The project is organized as follows, per LucidChart diagram:

-
(A) A Lambda function (
get-iss-position) deployed through a Docker image runs hourly through an EventBridge trigger, pulling GPS location data of the International Space Station via NASA's Open Notify API. The extracted data is deposited as a parquet in a S3 bucket (iss-position). -
(B) A Glue ETL (
iss-daily-avg-speed) is triggered by EventBridge at 1:30 AM UTC daily, taking in GPS data for the previous day from theiss-positionS3 bucket, then using PySpark the compute the average hourly speed travelled by the ISS in that previous day. The computed average hourly speed for the previous day is written as a parquet to a separate S3 bucket (iss-avg-speed) -
(C) Two tables are initialized in a Redshift Serverless data warehouse,
iss_last_positionandiss-avg-speed, to query the previous day's last recorded location + average hourly speed respectively. A Lambda function (update-redshift-tables) is triggered to run everytime theiss-avg-speedS3 bucket is updated, inserting the previous day's last recorded location and hourly speed into their respective Redshift tables. -
(D) The two Redshift tables feed a Google Looker Studio dashboard, visualizing the trend in average hourly speed in the past week, and the last recorded positions of the ISS in the past three days. Note that due to the cost of maintaining the Redshift Serverless data warehouse, the dashboard is currently fed by static csv files exported from the Redshift tables before I took down the warehouse.
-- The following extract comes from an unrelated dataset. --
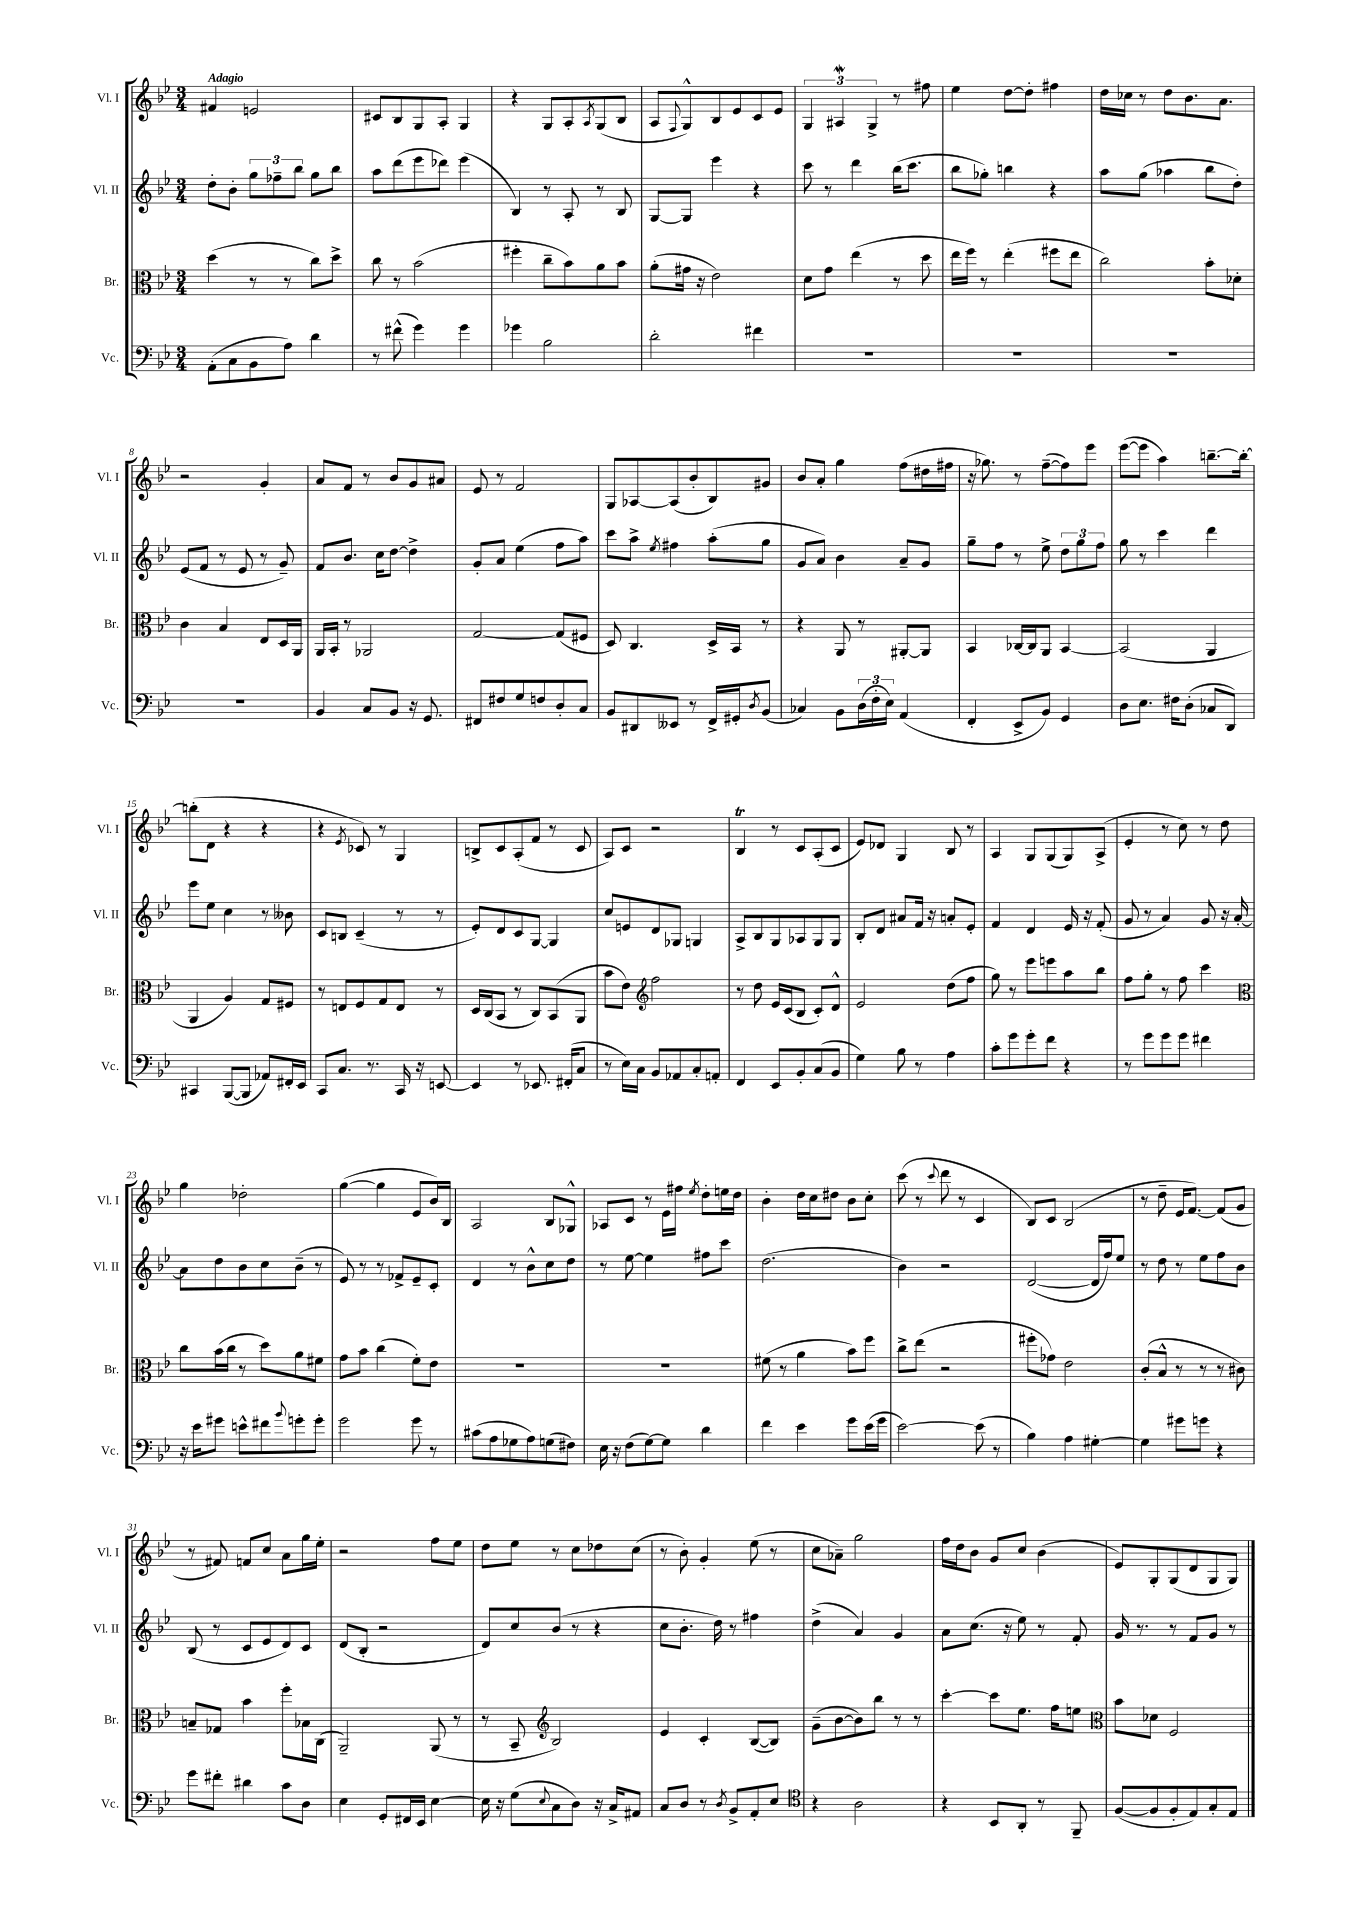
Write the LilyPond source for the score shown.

- Docker engine set-up locally: https://docs.docker.com/engine/install/
- AWS CLI configured for use with your AWS account (ex: with an access key assigned to your IAM user): https://docs.aws.amazon.com/cli/latest/userguide/getting-started-quickstart.html
These steps outline how to programatically deploy this project to your AWS account.
- Clone this repo to your machine and switch directory to the repo
git clone https://github.com/Jason-B-Jiang/where-is-iss.git
cd where-is-iss
- Open config.txt and fill in your AWS region, AWS account ID, as well as desired admin username and password for Redshift data warehouse. For example:
AWS_REGION=us-east-1
AWS_ACCOUNT_ID=123456789012
REDSHIFT_ADMIN_PW=Abcd1234
REDSHIFT_ADMIN_USER=admin
- Run the set-up script to automatically deploy this project, with all necessary AWS resources + IAM roles as needed. Important note: certain docker steps in the script run with sudo - please enter your system password whenever prompted
chmod u+x SETUP.sh
./SETUP.sh
- (Optional) Invoke lambda function and Glue job to test
# Invoke Lambda function - should write to S3 bucket called "iss-location"
aws lambda invoke --function-name get-iss-position response.json
# Delete json response file
rm response.json
# Invoke Glue job - make note of JobRunId for tracking
# Should write to S3 bucket called "iss-daily-avg-speed"
aws glue start-job-run --job-name iss-daily-avg-speed
aws glue get-job-run --job-name iss-daily-avg-speed --run-id <JobRunId>
This will remove ALL assets created on your AWS account during set-up (ex: IAM roles, policies, Lambda functions, S3 buckets, etc).
- Run teardown script to automatically delete all AWS assets created
chmod u+x TEARDOWN.sh
./TEARDOWN.sh
-
Because hourly speed of the ISS is estimated via absolute distance between coordinates, speed estimate is very inaccurate as ISS can end up rather close to its previous position if it made close to / past a full orbit in one hour
-
The Glue job for computing average speed for previous day will fail if this project is deployed between 12:00 AM - 1:30 AM UTC, as there will be no previous day location data recorded.
-
AWS QuickSight is a more obvious + direct choice for creating a visualization from the Redshift tables, but I opted for Google Looker Studio instead due to the cost of using QuickSight.
-
Project deployment and teardown can be further automated through a tool like Terraform.
-
This project obviously has more moving parts / complexity than required, as my main goal for this project was to explore a variety of AWS tools.